With images removed, transcribe each record exactly as it appears.

▸ **Given records**
"""
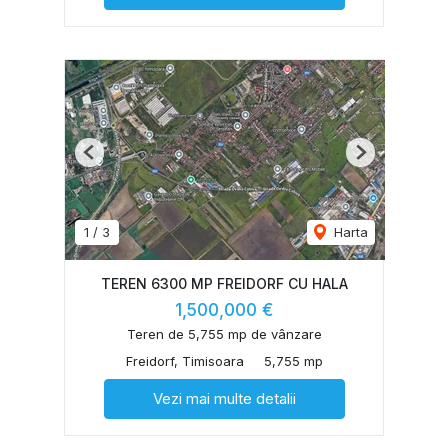
Previous
Next
1
/
3
Harta
TEREN 6300 MP FREIDORF CU HALA
1,500,000 €
Teren de 5,755 mp de vânzare
Freidorf, Timisoara
5,755 mp
Vezi mai multe detalii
"""
▸ **Completed exercise**
Previous
Next
1
/
3
Harta
TEREN 6300 MP FREIDORF CU HALA
1,500,000 €
Teren de 5,755 mp de vânzare
Freidorf, Timisoara
5,755 mp
Vezi mai multe detalii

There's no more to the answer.